By: Jim Saric
Jim owns Jim Saric Outdoors, Inc., which is dedicated to elevating the sport of musky fishing.
Conditions were unseasonably warm for a September day, but any day in early fall that's not raining or windy, I’ll take it. We had seen several muskies, but at this point we had only managed to catch one small one. With the afternoon sun at its warmest, we were fishing a point with a shallow reef right at the end. I cast my large minnowbait toward the high point of the reef, let the lure sit for a moment, and made one jerk on the lure. Before the lure could pause, the water exploded.
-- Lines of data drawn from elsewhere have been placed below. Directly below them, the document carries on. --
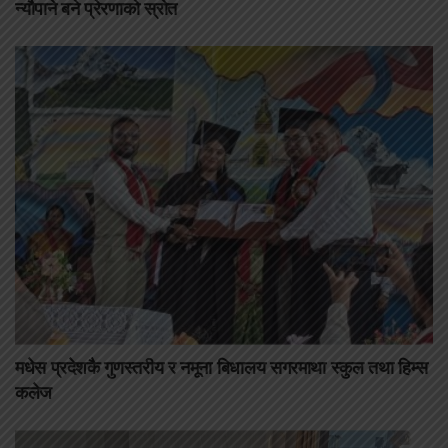
न्यौपाने बने प्रेरणाको स्रोत
मधेस प्रदेशकै गुणस्तरीय र नमूना बिधालय सगरमाथा स्कुल तथा हिम्स
कलेज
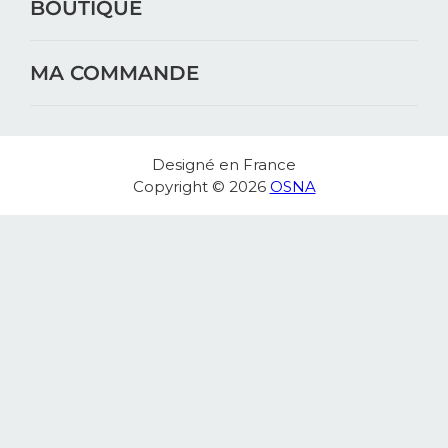
BOUTIQUE
MA COMMANDE
Designé en France
Copyright © 2026
OSNA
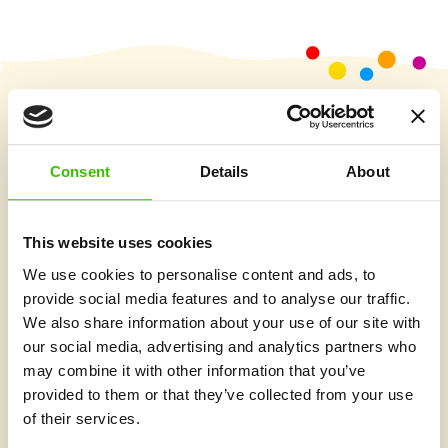
Vybrat kurz
Consent
Details
About
Co je v Gymnathlonu nového
This website uses cookies
We use cookies to personalise content and ads, to
provide social media features and to analyse our traffic.
We also share information about your use of our site with
our social media, advertising and analytics partners who
may combine it with other information that you’ve
provided to them or that they’ve collected from your use
of their services.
I don’t think the water was more than six inches deep where the lure landed, but the big musky couldn’t wait for its meal to swim away from the reef. The tremendous battle was on as this giant musky was determined to spend less time out of the water than underwater! Finally, after several spectacular jumps, we managed to land the giant. My heart rate was aerobic after this crazy battle, because at no point did I feel in control of this fish. It’s what trophy musky fishing is all about, and Cedar Lake is loaded with trophy muskies.
Although Cedar Lake is a known summer musky hot spot, few anglers seem to fish in September. My friends and I were virtually alone on Cedar Lake in September and had a great time at Cedar Lake Lodge, an island camp that is perfectly situated on Cedar Lake. Lodge owner Al Rempel is a musky angler and can help put you on the muskies. He understands the needs of musky anglers and makes sure you have everything you need for your stay, and more!
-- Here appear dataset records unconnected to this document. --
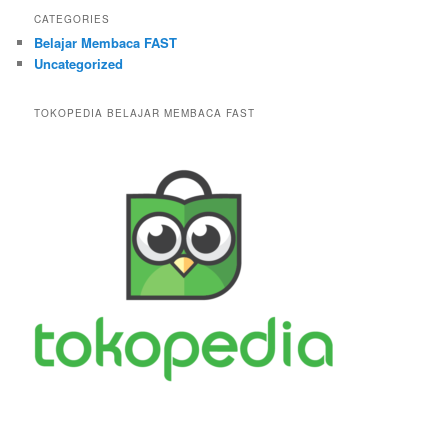
CATEGORIES
Belajar Membaca FAST
Uncategorized
TOKOPEDIA BELAJAR MEMBACA FAST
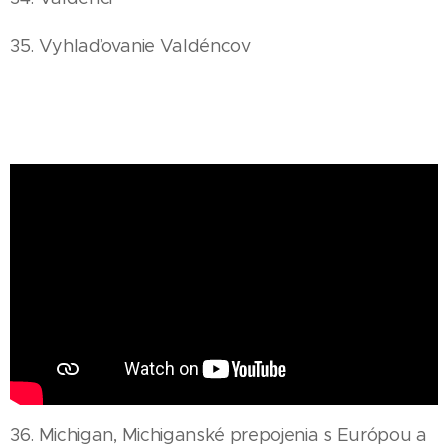
35. Vyhlaďovanie Valdéncov
36. Michigan, Michiganské prepojenia s Európou a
Cedar Lake is like three different waters. The west end is clear and has deep weeds and rocks. It’s traditional “lake-trout” looking water, but holds lots of big muskies. The central portion of the lake has a bloom-type color with shallow weeds, rocks and small islands, and the east end of the lake is tea-stained with both rocks and weeds. So, depending upon the weather conditions you can fish clear or stained water, and easily fish different water types throughout the day.
In fall, you’ll still see muskies using weeds, but you’ll see more muskies starting to use rocks. So you’ll have more options to evaluate. Don’t be afraid to check real shallow in early fall, when you experience the first few cold nights after summer, as the muskies can be ultra-shallow.
If you’re looking for a fall adventure, why not consider Cedar Lake, as you might have some giant muskies all to yourself.